(begin)

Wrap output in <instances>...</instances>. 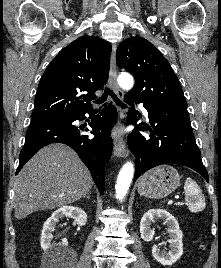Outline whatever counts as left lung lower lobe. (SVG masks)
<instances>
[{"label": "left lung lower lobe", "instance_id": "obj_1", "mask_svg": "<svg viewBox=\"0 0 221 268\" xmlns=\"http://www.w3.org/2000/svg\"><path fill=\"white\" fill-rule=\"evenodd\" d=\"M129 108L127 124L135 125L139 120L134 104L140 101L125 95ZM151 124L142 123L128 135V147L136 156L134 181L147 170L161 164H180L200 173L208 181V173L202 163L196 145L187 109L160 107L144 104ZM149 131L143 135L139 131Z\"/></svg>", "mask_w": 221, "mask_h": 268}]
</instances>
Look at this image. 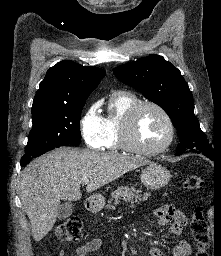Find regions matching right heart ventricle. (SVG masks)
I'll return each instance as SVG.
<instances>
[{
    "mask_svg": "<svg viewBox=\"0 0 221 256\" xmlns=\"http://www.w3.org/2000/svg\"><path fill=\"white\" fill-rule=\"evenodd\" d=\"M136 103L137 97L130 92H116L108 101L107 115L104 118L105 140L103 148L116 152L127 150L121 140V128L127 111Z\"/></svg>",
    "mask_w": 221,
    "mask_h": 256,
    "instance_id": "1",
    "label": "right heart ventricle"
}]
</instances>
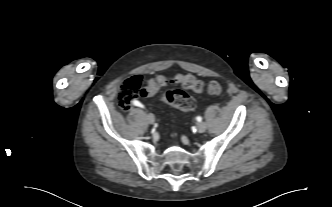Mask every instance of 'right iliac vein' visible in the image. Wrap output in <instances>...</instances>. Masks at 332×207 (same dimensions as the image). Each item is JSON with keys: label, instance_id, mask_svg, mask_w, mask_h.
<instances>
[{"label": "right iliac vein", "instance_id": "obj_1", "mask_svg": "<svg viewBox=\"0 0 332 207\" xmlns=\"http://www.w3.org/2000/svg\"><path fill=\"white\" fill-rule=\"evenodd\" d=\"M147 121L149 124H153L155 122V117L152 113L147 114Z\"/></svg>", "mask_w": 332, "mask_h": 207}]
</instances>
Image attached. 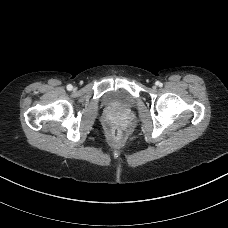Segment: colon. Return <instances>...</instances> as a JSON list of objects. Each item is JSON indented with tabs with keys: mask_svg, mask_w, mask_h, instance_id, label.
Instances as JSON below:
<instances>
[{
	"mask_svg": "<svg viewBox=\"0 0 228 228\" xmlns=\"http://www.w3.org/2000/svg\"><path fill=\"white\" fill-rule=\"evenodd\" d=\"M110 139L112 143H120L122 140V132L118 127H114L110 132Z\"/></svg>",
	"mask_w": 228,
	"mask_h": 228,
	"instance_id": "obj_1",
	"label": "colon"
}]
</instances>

(end)
(begin)

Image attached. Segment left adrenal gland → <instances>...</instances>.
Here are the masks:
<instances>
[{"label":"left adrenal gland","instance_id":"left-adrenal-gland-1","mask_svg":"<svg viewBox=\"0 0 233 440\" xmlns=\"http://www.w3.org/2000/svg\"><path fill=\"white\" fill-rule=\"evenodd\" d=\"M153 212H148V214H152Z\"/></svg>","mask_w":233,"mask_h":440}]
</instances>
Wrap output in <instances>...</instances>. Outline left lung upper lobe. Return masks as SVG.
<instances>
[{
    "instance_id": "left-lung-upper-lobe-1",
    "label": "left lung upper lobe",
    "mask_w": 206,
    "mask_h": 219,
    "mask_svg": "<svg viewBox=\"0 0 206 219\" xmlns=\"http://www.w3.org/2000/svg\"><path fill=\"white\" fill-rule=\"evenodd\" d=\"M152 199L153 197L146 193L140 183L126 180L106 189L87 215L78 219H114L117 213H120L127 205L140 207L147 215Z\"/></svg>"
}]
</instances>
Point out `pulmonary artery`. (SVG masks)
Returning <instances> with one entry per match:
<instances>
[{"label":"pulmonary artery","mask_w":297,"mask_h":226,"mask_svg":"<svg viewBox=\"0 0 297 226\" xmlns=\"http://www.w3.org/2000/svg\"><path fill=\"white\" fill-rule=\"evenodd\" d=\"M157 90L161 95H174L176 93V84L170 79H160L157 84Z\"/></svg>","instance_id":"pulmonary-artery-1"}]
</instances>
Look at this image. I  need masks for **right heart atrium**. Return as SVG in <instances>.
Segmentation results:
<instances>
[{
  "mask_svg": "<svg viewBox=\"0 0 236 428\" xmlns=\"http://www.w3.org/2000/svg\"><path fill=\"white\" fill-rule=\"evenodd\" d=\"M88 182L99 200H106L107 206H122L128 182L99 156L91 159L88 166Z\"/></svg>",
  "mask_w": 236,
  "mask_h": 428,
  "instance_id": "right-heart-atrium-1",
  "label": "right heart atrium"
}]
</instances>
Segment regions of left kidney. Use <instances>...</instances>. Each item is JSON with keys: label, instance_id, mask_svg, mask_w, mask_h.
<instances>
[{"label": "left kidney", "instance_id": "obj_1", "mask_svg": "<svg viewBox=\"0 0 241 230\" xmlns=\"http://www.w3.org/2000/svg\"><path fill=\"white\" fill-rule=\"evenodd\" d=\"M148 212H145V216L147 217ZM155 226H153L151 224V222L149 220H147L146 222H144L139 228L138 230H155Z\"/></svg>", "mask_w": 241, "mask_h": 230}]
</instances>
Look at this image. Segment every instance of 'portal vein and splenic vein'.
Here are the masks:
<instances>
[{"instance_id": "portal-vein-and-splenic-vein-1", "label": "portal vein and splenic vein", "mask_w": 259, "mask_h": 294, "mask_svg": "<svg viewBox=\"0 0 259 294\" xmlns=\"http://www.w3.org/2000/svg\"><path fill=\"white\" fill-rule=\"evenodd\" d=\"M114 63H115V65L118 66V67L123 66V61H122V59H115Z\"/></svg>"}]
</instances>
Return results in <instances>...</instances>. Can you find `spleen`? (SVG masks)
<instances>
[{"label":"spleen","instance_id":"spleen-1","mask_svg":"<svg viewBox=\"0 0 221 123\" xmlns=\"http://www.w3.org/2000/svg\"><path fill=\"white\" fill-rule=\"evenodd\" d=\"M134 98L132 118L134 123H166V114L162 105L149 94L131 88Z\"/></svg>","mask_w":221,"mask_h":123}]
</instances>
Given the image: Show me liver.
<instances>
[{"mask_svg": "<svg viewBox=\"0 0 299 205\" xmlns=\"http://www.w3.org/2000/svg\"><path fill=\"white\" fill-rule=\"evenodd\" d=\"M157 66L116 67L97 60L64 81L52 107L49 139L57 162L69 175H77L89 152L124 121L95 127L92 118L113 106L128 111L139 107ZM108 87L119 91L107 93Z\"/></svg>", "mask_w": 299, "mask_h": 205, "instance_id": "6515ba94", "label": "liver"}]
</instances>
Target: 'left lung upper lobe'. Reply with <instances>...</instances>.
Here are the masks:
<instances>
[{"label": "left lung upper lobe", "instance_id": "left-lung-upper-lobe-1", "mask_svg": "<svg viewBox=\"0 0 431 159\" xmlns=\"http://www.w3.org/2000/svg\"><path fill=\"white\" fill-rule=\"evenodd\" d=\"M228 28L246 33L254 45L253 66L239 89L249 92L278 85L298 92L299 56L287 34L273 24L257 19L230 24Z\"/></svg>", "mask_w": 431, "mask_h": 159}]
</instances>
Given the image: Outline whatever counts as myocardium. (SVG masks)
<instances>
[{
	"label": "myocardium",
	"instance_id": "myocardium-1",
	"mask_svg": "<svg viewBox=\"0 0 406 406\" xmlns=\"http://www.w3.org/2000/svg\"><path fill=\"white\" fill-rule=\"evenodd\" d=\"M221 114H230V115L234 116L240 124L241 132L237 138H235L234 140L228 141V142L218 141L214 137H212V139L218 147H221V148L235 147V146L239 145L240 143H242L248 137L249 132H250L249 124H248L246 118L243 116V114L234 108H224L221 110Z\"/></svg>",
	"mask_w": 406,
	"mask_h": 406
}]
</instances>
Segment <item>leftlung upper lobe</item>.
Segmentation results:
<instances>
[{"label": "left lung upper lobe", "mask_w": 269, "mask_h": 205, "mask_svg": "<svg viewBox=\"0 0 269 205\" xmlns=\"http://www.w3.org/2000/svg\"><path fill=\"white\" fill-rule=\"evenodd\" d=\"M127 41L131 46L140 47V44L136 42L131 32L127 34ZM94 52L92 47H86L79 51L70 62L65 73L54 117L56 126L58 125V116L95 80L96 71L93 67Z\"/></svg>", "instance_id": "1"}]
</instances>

(end)

BRIEF: Count the lines in the records that contain the string "gland". Give only the number.

RESPONSE TO THE TASK: 2